Missouri bucking national trend of few ag teachers

COLUMBIA, Mo. (AP) — The University of Missouri has seen an increase in the number of students interested in agriculture education, even as national agricultural educators warn about a shortage in their field that is expected to grow worse in the next few years.

The shortage has been growing for 10 to 20 years, but several factors have combined to make the problem worse, said Ellen Thompson, the coordinator of Teach Ag, a national campaign launched last year by The National Association of Agricultural Educators.

“We’ve been really concerned as an organization about filling programs with quality ag teachers,” Thompson told The Columbia Daily Tribune last week for a story published Monday. “It’s been an issue for the last 10 to 20 years.”

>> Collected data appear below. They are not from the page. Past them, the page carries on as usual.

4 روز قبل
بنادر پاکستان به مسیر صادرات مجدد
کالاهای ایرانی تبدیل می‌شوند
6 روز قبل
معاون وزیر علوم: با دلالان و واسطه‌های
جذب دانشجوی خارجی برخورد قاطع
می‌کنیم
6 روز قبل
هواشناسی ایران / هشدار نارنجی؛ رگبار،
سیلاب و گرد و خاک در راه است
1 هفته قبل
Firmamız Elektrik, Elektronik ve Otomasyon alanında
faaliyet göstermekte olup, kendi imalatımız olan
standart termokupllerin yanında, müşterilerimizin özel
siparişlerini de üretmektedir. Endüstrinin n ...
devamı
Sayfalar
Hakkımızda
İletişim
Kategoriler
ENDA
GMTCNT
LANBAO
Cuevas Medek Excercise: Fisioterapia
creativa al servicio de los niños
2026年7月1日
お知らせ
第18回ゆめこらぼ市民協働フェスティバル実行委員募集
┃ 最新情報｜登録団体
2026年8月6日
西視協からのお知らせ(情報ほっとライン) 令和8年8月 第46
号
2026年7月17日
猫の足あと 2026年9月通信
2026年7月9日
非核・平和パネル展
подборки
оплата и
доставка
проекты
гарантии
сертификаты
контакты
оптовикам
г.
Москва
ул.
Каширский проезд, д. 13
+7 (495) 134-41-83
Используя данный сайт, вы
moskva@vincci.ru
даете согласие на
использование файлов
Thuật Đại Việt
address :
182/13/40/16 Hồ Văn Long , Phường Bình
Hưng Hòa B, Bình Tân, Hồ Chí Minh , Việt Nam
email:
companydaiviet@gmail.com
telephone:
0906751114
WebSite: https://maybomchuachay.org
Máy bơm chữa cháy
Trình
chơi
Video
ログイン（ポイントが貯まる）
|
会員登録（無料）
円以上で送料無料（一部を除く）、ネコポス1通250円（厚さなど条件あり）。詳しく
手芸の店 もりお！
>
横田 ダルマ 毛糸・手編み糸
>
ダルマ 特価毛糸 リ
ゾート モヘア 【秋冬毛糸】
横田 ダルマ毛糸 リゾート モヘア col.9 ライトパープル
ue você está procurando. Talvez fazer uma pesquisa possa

The shortage will get worse as a large percentage of agriculture teachers reach retirement age, she said.

“Couple with that the fact businesses and industries are realizing now how valuable ag students are, they’re grabbing them up before they go into the teaching profession,” she said.

The shortage has not reached the University of Missouri, which has had a steady increase in the number of undergraduates majoring in agricultural education at its College of Agriculture, Food and Natural Resources. This year, about 100 undergraduates are pursuing such degrees, and between 80 and 85 of them plan to teach, department Chairwoman Anna Ball said.